The chemical responsible for forming a potent carcinogen in recycled water has been confirmed by researchers at the USC Viterbi School of Engineering.
USC Viterbi Assistant Professor Daniel McCurry, undergraduate student Meredith Huang and master’s student Shiyang Huang have looked at the carcinogen N-nitrosodimethyalmine, or NDMA, in recycled wastewater. The team began its study after contradictory findings surfaced in the environmental research community, causing hesitation in the adoption of NDMA intervention methods at treatment facilities. Their work was published in Environmental Science and Technology Letters as the March cover study.
“The recent drought in California and subsequent water vulnerability has increased interest in water recycling,” said Meredith Huang, the study’s first author. “However, disinfection byproducts like NDMA, formed in the process of treating wastewater, are harmful to humans and introduce some issues when the goal is re-consumption.”
The origin story
In the late ’90s, high concentrations of NDMA were found in what was otherwise extremely clean recycled wastewater, which in most states is discharged into rivers that are used as sources for drinking water. This discovery set off a years-long research effort by several labs to figure out how the harmful chemical compound was forming.
“The concentration of NDMA that we’re worried about is very, very low,” said McCurry, who works in the Sonny Astani Department of Civil and Environmental Engineering.

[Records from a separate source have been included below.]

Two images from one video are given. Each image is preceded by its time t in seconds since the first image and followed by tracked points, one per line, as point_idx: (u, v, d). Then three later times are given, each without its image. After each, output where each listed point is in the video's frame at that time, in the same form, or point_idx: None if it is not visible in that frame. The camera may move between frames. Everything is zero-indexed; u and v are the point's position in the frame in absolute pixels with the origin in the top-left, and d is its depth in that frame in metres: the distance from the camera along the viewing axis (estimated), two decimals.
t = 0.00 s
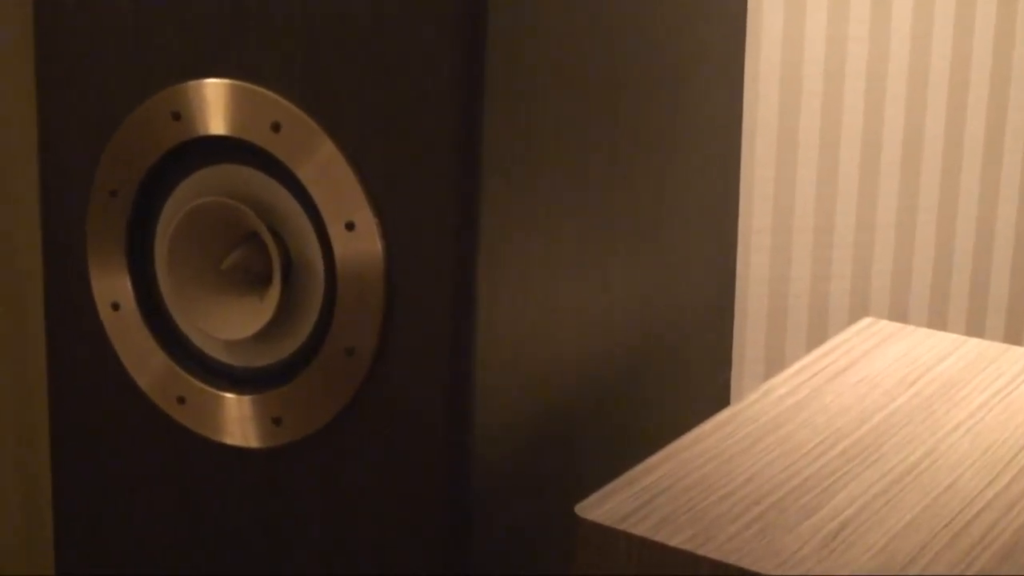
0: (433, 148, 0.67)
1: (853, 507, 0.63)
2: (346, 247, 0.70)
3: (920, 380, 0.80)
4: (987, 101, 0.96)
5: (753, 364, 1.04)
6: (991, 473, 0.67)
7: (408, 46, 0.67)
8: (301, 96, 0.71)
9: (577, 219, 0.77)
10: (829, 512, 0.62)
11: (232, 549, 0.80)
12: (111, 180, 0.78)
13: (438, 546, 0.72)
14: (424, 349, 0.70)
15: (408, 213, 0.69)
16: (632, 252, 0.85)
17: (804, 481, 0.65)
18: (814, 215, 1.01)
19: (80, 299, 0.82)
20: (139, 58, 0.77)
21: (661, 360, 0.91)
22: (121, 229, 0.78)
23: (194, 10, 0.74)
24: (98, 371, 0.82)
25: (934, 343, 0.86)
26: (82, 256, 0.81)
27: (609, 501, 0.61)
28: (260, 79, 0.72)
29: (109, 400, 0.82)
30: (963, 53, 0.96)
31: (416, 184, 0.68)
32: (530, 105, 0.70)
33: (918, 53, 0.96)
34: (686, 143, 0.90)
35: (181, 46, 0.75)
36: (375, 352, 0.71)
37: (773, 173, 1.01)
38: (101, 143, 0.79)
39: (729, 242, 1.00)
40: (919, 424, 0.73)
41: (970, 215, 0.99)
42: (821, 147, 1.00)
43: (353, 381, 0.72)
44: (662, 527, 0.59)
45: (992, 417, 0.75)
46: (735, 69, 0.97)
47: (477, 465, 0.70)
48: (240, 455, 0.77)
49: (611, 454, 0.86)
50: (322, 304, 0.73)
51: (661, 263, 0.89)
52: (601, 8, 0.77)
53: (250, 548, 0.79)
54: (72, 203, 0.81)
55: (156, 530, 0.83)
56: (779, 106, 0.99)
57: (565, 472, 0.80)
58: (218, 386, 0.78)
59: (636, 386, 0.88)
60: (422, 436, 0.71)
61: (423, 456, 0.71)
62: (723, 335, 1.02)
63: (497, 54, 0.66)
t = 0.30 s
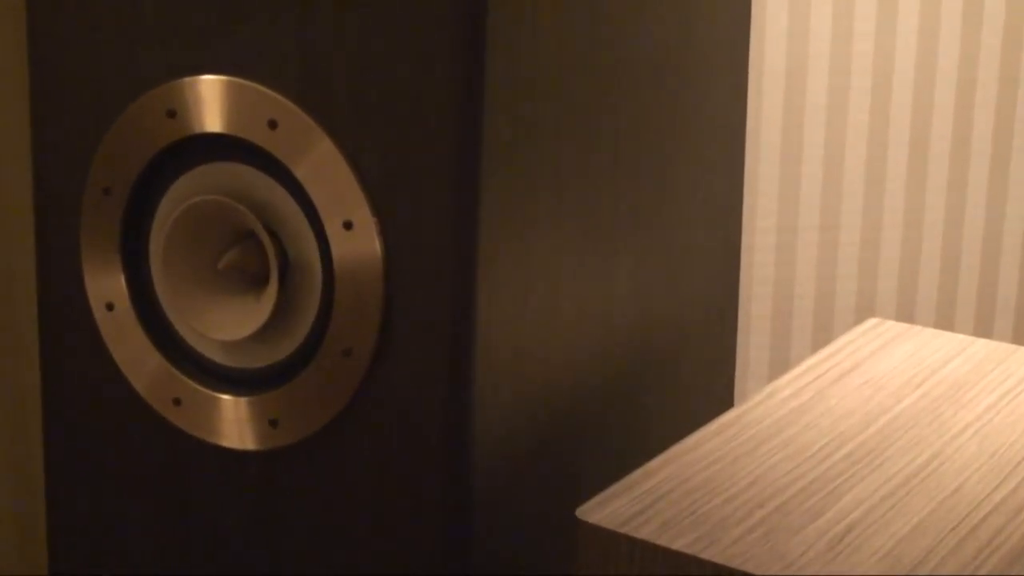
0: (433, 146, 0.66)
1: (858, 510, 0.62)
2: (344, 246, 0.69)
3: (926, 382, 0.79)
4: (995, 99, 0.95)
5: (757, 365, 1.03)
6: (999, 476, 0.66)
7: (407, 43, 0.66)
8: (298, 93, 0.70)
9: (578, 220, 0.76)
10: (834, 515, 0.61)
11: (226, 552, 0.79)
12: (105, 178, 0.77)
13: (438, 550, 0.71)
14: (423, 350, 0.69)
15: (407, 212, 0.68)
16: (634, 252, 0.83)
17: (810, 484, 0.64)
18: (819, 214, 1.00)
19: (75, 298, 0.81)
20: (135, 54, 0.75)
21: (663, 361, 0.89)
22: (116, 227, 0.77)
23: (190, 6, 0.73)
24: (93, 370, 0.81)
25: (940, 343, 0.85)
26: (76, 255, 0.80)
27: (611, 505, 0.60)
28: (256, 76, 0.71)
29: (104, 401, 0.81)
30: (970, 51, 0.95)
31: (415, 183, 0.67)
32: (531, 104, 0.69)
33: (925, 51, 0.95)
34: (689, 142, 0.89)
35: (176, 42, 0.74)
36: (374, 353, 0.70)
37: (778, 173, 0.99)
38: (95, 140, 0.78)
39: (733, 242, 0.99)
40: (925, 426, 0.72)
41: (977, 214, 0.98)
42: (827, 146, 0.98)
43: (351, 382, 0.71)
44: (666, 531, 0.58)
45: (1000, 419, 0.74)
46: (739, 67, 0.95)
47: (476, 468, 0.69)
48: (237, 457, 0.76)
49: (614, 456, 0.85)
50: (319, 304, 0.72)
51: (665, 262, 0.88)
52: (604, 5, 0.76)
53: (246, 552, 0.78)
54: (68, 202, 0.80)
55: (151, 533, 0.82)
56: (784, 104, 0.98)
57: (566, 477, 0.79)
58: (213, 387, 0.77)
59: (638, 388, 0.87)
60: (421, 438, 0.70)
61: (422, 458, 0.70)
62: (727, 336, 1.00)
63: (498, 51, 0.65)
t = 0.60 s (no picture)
0: (433, 146, 0.66)
1: (858, 510, 0.62)
2: (344, 246, 0.69)
3: (927, 382, 0.79)
4: (995, 99, 0.95)
5: (757, 365, 1.03)
6: (998, 477, 0.66)
7: (406, 43, 0.66)
8: (298, 93, 0.70)
9: (578, 219, 0.76)
10: (834, 515, 0.61)
11: (226, 551, 0.79)
12: (105, 178, 0.77)
13: (438, 550, 0.71)
14: (423, 351, 0.69)
15: (406, 213, 0.68)
16: (634, 252, 0.83)
17: (810, 484, 0.64)
18: (819, 214, 1.00)
19: (75, 298, 0.81)
20: (134, 54, 0.75)
21: (663, 361, 0.89)
22: (115, 228, 0.77)
23: (190, 6, 0.73)
24: (93, 370, 0.81)
25: (940, 343, 0.85)
26: (76, 254, 0.80)
27: (610, 505, 0.60)
28: (256, 76, 0.71)
29: (104, 401, 0.81)
30: (970, 52, 0.95)
31: (415, 183, 0.67)
32: (531, 104, 0.69)
33: (925, 52, 0.95)
34: (689, 142, 0.89)
35: (176, 42, 0.74)
36: (374, 353, 0.70)
37: (778, 172, 0.99)
38: (95, 140, 0.78)
39: (733, 242, 0.99)
40: (925, 427, 0.72)
41: (978, 213, 0.98)
42: (827, 146, 0.99)
43: (351, 382, 0.71)
44: (666, 532, 0.58)
45: (1000, 419, 0.74)
46: (739, 67, 0.95)
47: (476, 468, 0.69)
48: (236, 457, 0.76)
49: (614, 456, 0.85)
50: (320, 304, 0.72)
51: (666, 262, 0.88)
52: (604, 5, 0.76)
53: (246, 552, 0.78)
54: (68, 202, 0.80)
55: (151, 532, 0.82)
56: (784, 105, 0.98)
57: (567, 477, 0.79)
58: (213, 387, 0.77)
59: (638, 388, 0.87)
60: (421, 438, 0.70)
61: (422, 458, 0.70)
62: (727, 336, 1.00)
63: (498, 51, 0.65)
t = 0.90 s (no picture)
0: (432, 147, 0.66)
1: (858, 510, 0.62)
2: (344, 247, 0.69)
3: (926, 382, 0.79)
4: (995, 99, 0.95)
5: (757, 365, 1.03)
6: (998, 477, 0.66)
7: (406, 44, 0.66)
8: (297, 93, 0.70)
9: (577, 220, 0.76)
10: (834, 516, 0.61)
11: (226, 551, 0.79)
12: (105, 178, 0.77)
13: (437, 551, 0.70)
14: (423, 351, 0.68)
15: (406, 213, 0.68)
16: (634, 252, 0.83)
17: (810, 485, 0.64)
18: (819, 214, 1.00)
19: (74, 298, 0.81)
20: (134, 54, 0.75)
21: (663, 361, 0.89)
22: (115, 228, 0.77)
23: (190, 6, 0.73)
24: (92, 371, 0.81)
25: (940, 343, 0.85)
26: (76, 254, 0.80)
27: (610, 505, 0.60)
28: (256, 76, 0.71)
29: (104, 401, 0.81)
30: (970, 52, 0.95)
31: (415, 183, 0.67)
32: (531, 104, 0.69)
33: (925, 52, 0.95)
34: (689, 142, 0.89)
35: (176, 42, 0.74)
36: (374, 353, 0.70)
37: (778, 172, 0.99)
38: (95, 140, 0.78)
39: (733, 242, 0.99)
40: (925, 427, 0.72)
41: (977, 213, 0.98)
42: (827, 146, 0.98)
43: (351, 383, 0.71)
44: (667, 532, 0.58)
45: (1000, 419, 0.74)
46: (739, 66, 0.95)
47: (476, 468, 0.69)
48: (236, 457, 0.76)
49: (614, 456, 0.85)
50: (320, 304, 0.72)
51: (665, 262, 0.88)
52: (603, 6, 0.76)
53: (246, 552, 0.78)
54: (67, 201, 0.80)
55: (151, 532, 0.81)
56: (784, 104, 0.98)
57: (566, 477, 0.79)
58: (213, 387, 0.77)
59: (638, 389, 0.87)
60: (421, 439, 0.70)
61: (422, 458, 0.70)
62: (726, 336, 1.00)
63: (498, 51, 0.65)
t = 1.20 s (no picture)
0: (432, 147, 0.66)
1: (857, 510, 0.62)
2: (344, 247, 0.69)
3: (926, 382, 0.79)
4: (994, 100, 0.95)
5: (757, 365, 1.03)
6: (998, 477, 0.66)
7: (405, 44, 0.66)
8: (297, 93, 0.70)
9: (577, 220, 0.76)
10: (833, 516, 0.61)
11: (227, 551, 0.79)
12: (105, 178, 0.77)
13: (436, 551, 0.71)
14: (422, 350, 0.68)
15: (406, 213, 0.68)
16: (634, 252, 0.83)
17: (810, 485, 0.64)
18: (819, 214, 1.00)
19: (74, 298, 0.81)
20: (134, 54, 0.75)
21: (663, 361, 0.90)
22: (115, 228, 0.77)
23: (190, 6, 0.73)
24: (93, 371, 0.81)
25: (940, 344, 0.85)
26: (76, 255, 0.80)
27: (610, 505, 0.60)
28: (256, 76, 0.71)
29: (104, 401, 0.81)
30: (970, 52, 0.95)
31: (415, 183, 0.67)
32: (531, 104, 0.69)
33: (924, 52, 0.95)
34: (688, 142, 0.89)
35: (176, 42, 0.74)
36: (373, 353, 0.70)
37: (778, 172, 0.99)
38: (95, 140, 0.78)
39: (733, 242, 0.99)
40: (925, 427, 0.72)
41: (977, 213, 0.98)
42: (826, 146, 0.99)
43: (351, 383, 0.71)
44: (666, 531, 0.58)
45: (999, 420, 0.74)
46: (739, 66, 0.96)
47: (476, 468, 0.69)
48: (236, 457, 0.76)
49: (614, 455, 0.85)
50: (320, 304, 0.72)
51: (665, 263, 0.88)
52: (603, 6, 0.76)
53: (245, 552, 0.78)
54: (67, 201, 0.80)
55: (151, 533, 0.81)
56: (784, 104, 0.98)
57: (567, 477, 0.79)
58: (213, 387, 0.77)
59: (638, 389, 0.87)
60: (421, 438, 0.70)
61: (421, 458, 0.70)
62: (726, 335, 1.00)
63: (497, 52, 0.65)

Unlike a lot of organic pollutants in drinking water where the regulatory limit may be in the microgram per liter range, for NDMA, the regulatory guideline in many places ranges from 10 nanograms per liter to 100 nanograms per liter, he said.
Most recycled wastewater that will be used as drinking water through a process known as potable reuse first enters the ground before it goes to a drinking water plant. The soil acts as a filter, removing chemicals and degrading harmful compounds like NDMA. But the high cost of pumping water into and out of the ground has led to an increased interest in direct potable reuse, where recycled wastewater goes directly to a drinking water plant.
“NDMA is one of the major obstacles to direct potable reuse because it is really difficult to get rid of thorough traditional treatment processes,” McCurry said. It is instead easier and more affordable to lower NDMA concentrations by eliminating the molecules responsible for its formation.
While the team’s study confirms the identity of the compound responsible for NDMA formation and encourages treatment plants to continue implementing intervention methods, the work is far from complete. Huang is currently working on a model that will show in detail the complete mechanism of NDMA formation.
“Our results are based on NDMA yield experiments that only consider the final products of the reactions. The exact pathway from precursors to NDMA has not been discovered yet,” Huang said. “Understanding the complete mechanism would give us more information to explain what factor — pH, temperature, other chemicals — would affect NDMA formation in practice.”